Posterior predictions:

post_dho = dt_dho["posterior"]
A_s = post_dho["A"].values.flatten()
gamma_s = post_dho["gamma"].values.flatten()
omega_s = post_dho["omega"].values.flatten()
phi_s = post_dho["phi"].values.flatten()

Code

fig, ax = plt.subplots(figsize=(7, 3.5))

rng_key, subkey = random.split(rng_key)
idx = random.choice(subkey, len(A_s), shape=(200,), replace=False)
for i in idx:
    ax.plot(t_fine, dho_mean(t_fine, A_s[i], gamma_s[i], omega_s[i], phi_s[i]),
            color="C0", alpha=0.05, linewidth=0.8)

# Posterior mean curve
ax.plot(t_fine, dho_mean(t_fine, A_s.mean(), gamma_s.mean(), omega_s.mean(), phi_s.mean()),
        color="C0", linewidth=2, label="Posterior mean")

# True curve
ax.plot(t_fine, y_true_fine, color="red", linestyle="--", linewidth=1.5, label="True curve")

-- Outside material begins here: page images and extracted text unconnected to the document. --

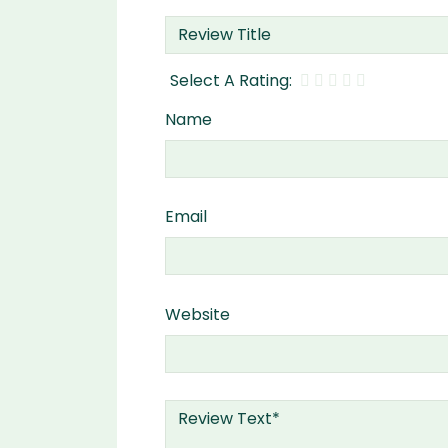
Name
Email
Website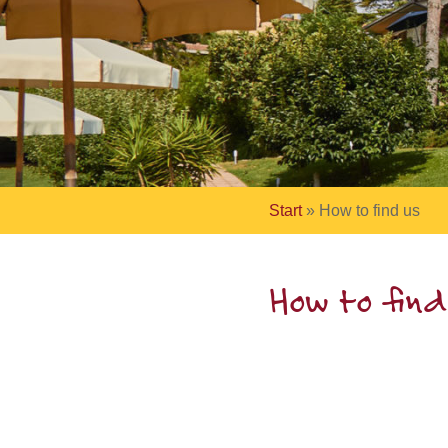
Start
»
How to find us
How to find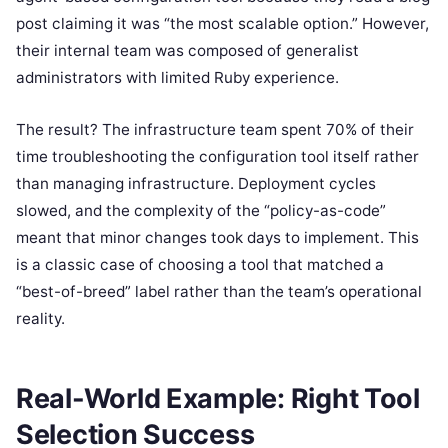
post claiming it was “the most scalable option.” However,
their internal team was composed of generalist
administrators with limited Ruby experience.
The result? The infrastructure team spent 70% of their
time troubleshooting the configuration tool itself rather
than managing infrastructure. Deployment cycles
slowed, and the complexity of the “policy-as-code”
meant that minor changes took days to implement. This
is a classic case of choosing a tool that matched a
“best-of-breed” label rather than the team’s operational
reality.
Real-World Example: Right Tool
Selection Success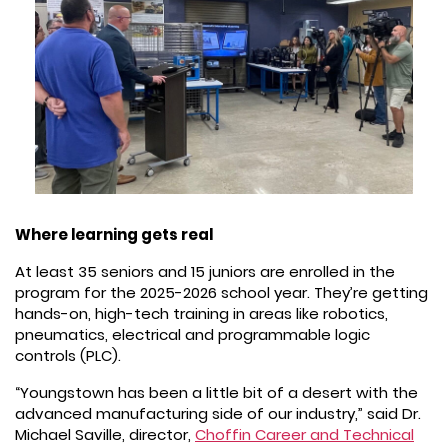
Where learning gets real
At least 35 seniors and 15 juniors are enrolled in the
program for the 2025-2026 school year. They’re getting
hands-on, high-tech training in areas like robotics,
pneumatics, electrical and programmable logic
controls (PLC).
“Youngstown has been a little bit of a desert with the
advanced manufacturing side of our industry,” said Dr.
Michael Saville, director,
Choffin Career and Technical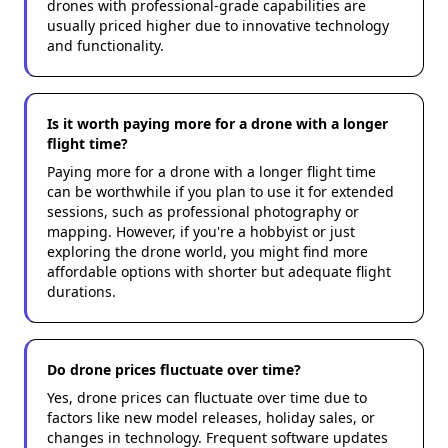
drones with professional-grade capabilities are
usually priced higher due to innovative technology
and functionality.
Is it worth paying more for a drone with a longer
flight time?
Paying more for a drone with a longer flight time
can be worthwhile if you plan to use it for extended
sessions, such as professional photography or
mapping. However, if you're a hobbyist or just
exploring the drone world, you might find more
affordable options with shorter but adequate flight
durations.
Do drone prices fluctuate over time?
Yes, drone prices can fluctuate over time due to
factors like new model releases, holiday sales, or
changes in technology. Frequent software updates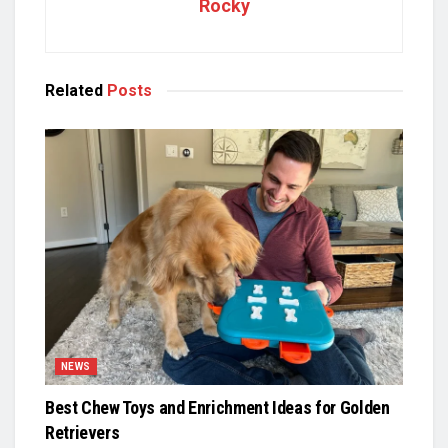
Rocky
Related
Posts
NEWS
Best Chew Toys and Enrichment Ideas for Golden
Retrievers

ax.scatter(t_obs, y_dho, s=20, color="black", alpha=0.6, zorder=2)
ax.set_xlabel("$t$")
ax.set_ylabel("$y$")
ax.legend()
plt.tight_layout()
plt.show()

Figure 11: 200 posterior damped-oscillator curves overlaid on the data. The true curve is shown in red.

The posterior curves cluster tightly around the true generating function, showing that the model successfully recovers all five parameters from noisy data. The key takeaway is that the NumPyro/NUTS workflow is the same regardless of whether the mean function \(\mu(t)\) is a straight line or a nonlinear physical model — all we change is the formula inside the model function. This same approach scales to arbitrarily complex generative models.